Mordred had taken a twisted sort of pleasure in the monstrosity of his own situation, because it seemed to confirm what he always wished to believe. He never understood his father, who had the whole world at his feet and yet chose peace over power. He adored Lancelot – or, rather, he admired his prowess on the battlefield – but in spite of this, Lancelot was Arthur’s subordinate, and Mordred found that to be so unjust as to be personally offensive. He never respected his father, and over the years that lack of respect had gradually turned into contempt. His banishment at last gave Mordred a perfectly legitimate reason to hate King Arthur. His exile gave him a kind of fierce pleasure, and for that, he felt he could endure nearly anything. Hatred proved to be a powerful opiate.
Now, after five years of plotting his revenge, at last Mordred saw the means: the Philosopher’s Stone.
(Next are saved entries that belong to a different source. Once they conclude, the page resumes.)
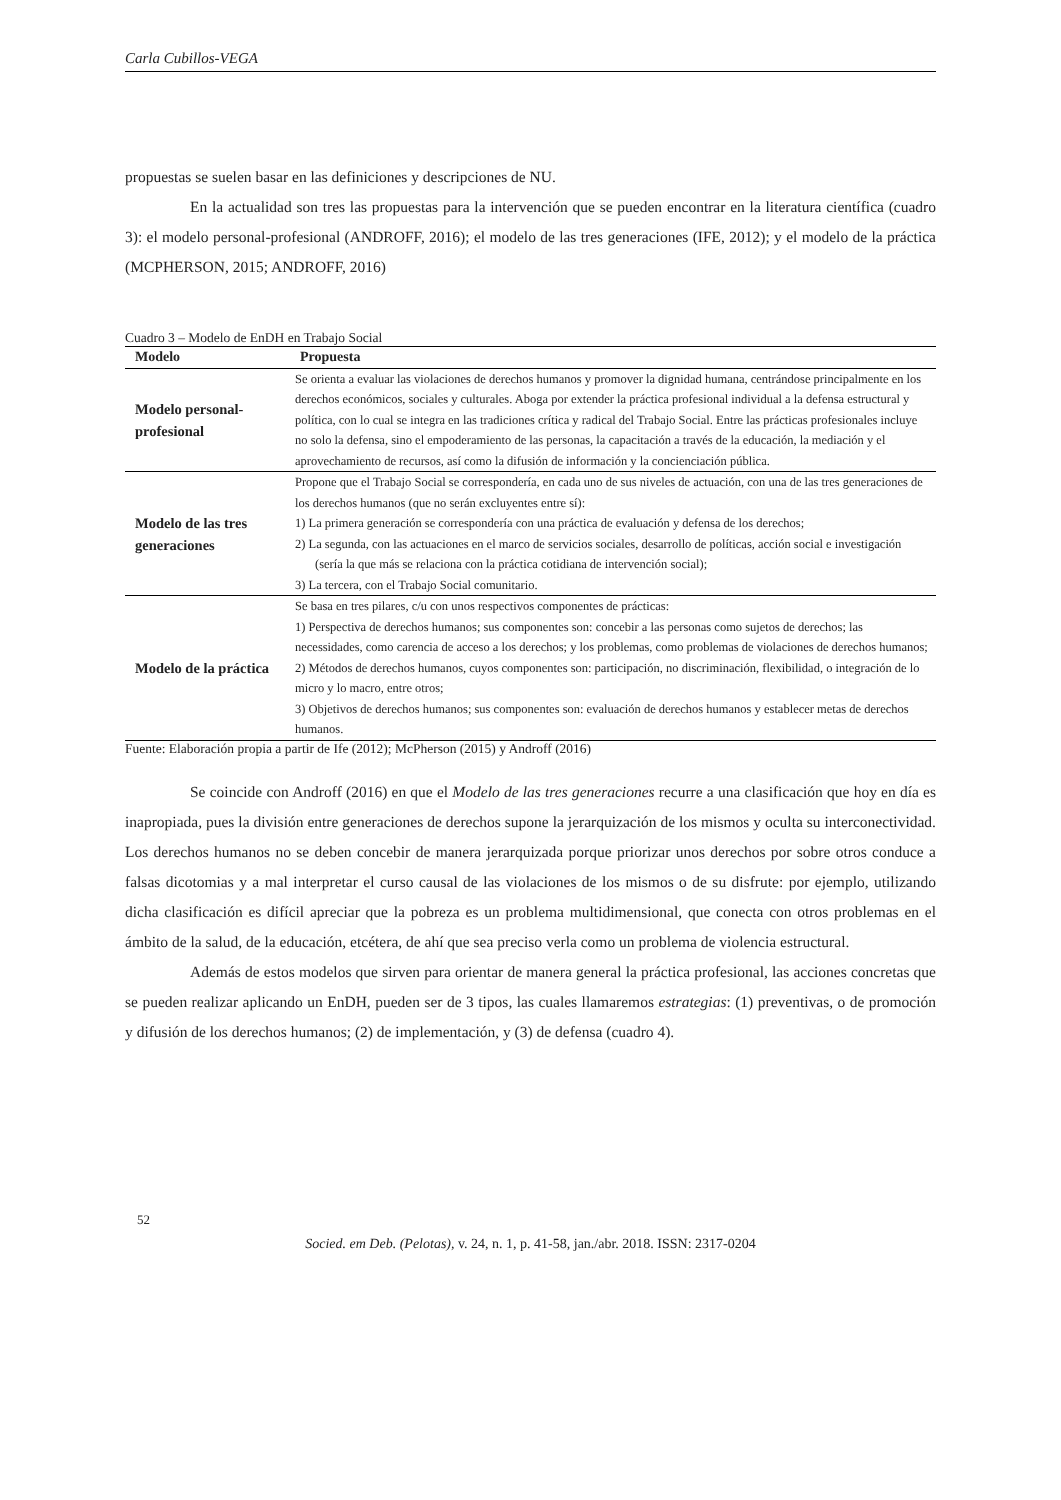Carla Cubillos-VEGA
propuestas se suelen basar en las definiciones y descripciones de NU.
En la actualidad son tres las propuestas para la intervención que se pueden encontrar en la literatura científica (cuadro 3): el modelo personal-profesional (ANDROFF, 2016); el modelo de las tres generaciones (IFE, 2012); y el modelo de la práctica (MCPHERSON, 2015; ANDROFF, 2016)
Cuadro 3 – Modelo de EnDH en Trabajo Social
| Modelo | Propuesta |
| --- | --- |
| Modelo personal-profesional | Se orienta a evaluar las violaciones de derechos humanos y promover la dignidad humana, centrándose principalmente en los derechos económicos, sociales y culturales. Aboga por extender la práctica profesional individual a la defensa estructural y política, con lo cual se integra en las tradiciones crítica y radical del Trabajo Social. Entre las prácticas profesionales incluye no solo la defensa, sino el empoderamiento de las personas, la capacitación a través de la educación, la mediación y el aprovechamiento de recursos, así como la difusión de información y la concienciación pública. |
| Modelo de las tres generaciones | Propone que el Trabajo Social se correspondería, en cada uno de sus niveles de actuación, con una de las tres generaciones de los derechos humanos (que no serán excluyentes entre sí): 1) La primera generación se correspondería con una práctica de evaluación y defensa de los derechos; 2) La segunda, con las actuaciones en el marco de servicios sociales, desarrollo de políticas, acción social e investigación (sería la que más se relaciona con la práctica cotidiana de intervención social); 3) La tercera, con el Trabajo Social comunitario. |
| Modelo de la práctica | Se basa en tres pilares, c/u con unos respectivos componentes de prácticas: 1) Perspectiva de derechos humanos; sus componentes son: concebir a las personas como sujetos de derechos; las necessidades, como carencia de acceso a los derechos; y los problemas, como problemas de violaciones de derechos humanos; 2) Métodos de derechos humanos, cuyos componentes son: participación, no discriminación, flexibilidad, o integración de lo micro y lo macro, entre otros; 3) Objetivos de derechos humanos; sus componentes son: evaluación de derechos humanos y establecer metas de derechos humanos. |
Fuente: Elaboración propia a partir de Ife (2012); McPherson (2015) y Androff (2016)
Se coincide con Androff (2016) en que el Modelo de las tres generaciones recurre a una clasificación que hoy en día es inapropiada, pues la división entre generaciones de derechos supone la jerarquización de los mismos y oculta su interconectividad. Los derechos humanos no se deben concebir de manera jerarquizada porque priorizar unos derechos por sobre otros conduce a falsas dicotomias y a mal interpretar el curso causal de las violaciones de los mismos o de su disfrute: por ejemplo, utilizando dicha clasificación es difícil apreciar que la pobreza es un problema multidimensional, que conecta con otros problemas en el ámbito de la salud, de la educación, etcétera, de ahí que sea preciso verla como un problema de violencia estructural.
Además de estos modelos que sirven para orientar de manera general la práctica profesional, las acciones concretas que se pueden realizar aplicando un EnDH, pueden ser de 3 tipos, las cuales llamaremos estrategias: (1) preventivas, o de promoción y difusión de los derechos humanos; (2) de implementación, y (3) de defensa (cuadro 4).
52
Socied. em Deb. (Pelotas), v. 24, n. 1, p. 41-58, jan./abr. 2018. ISSN: 2317-0204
As he rode, he was still distracted by the conversation he’d had in a pub in Cornwall. A cruel smile curled his angelic lips as he remembered it.
“Hey,” said the bartender as he polished a glass. He spoke to a toothless old farmer on his left, but loud enough that Mordred could hear. He nodded toward Mordred with his head. “D’you reckon that’s the kid that went to live with Morgan le Fay?”
Mordred looked up. He almost never ventured into town; usually Aunt Morgan sent Hutchins, their servant, to fetch supplies. Hutchins and Morgan had both been gone a fortnight, though, and finally Mordred became desperate for food. It made sense that his appearance in the town would cause something of a stir.
“Le Fay?”
Mordred asked suspiciously, as if the bartender had addressed him directly. He adored his aunt to the point of obsession, and the way the bartender said her name sounded less than admiring. “What does that mean?”
The bartender blinked. “Blimey,” he said. “You don’t get out much, do you? Le Fay, the fairie. You know, like the fairies in the Enchanted Forest.”
Mordred’s face visibly relaxed. “Oh. You mean because she’s a sorceress.”
Presently Mordred became aware of the fact that several other men at the bar had stopped talking, and he had the peculiar sensation they were trying to eavesdrop without appearing obvious.
“So it’s true, then?” said the toothless farmer. “We always suspected she was into the dark arts!”
“Does she skin cats alive and use their pelts for her magic?” asked another.
“Is it true that she has a basement full of human skulls?” demanded the farmer.
Mordred’s expression must have taken on a look of horror, because the bartender held up his hands and said, “We mean no offense. But when a woman that lovely spends nearly a decade as a recluse, people gotta have an explanation –”
“Why don’t you tell us the truth, then, boy?” leered the toothless farmer. “Then we won’t have to make up stories!”
Mordred set down his glass, affronted. “I most certainly will not!” he said, “You’ll twist my words and make her out to be even more of a hag than you already think she is! How dare you!”
The bartender shrugged. “Suit yourself,” he said, “but remember, imagination is nearly always worse than reality. You could be doing her a favor, telling us how it really is.”
Mordred’s eyes flashed, and he looked around to see that he had now gathered a small crowd, eager to hear whether or not he would reveal the secrets of the castle of Avalon, so long a subject only of rumor and mystery.
“All right, then,” he said defiantly. “My aunt doesn’t have to resort to such mundane things as spells with the hideous ingredients you imagine. She can speak a secret language called the Ancient Tongue. She’s taught it to me, as well,” he added, puffing up his chest with pride.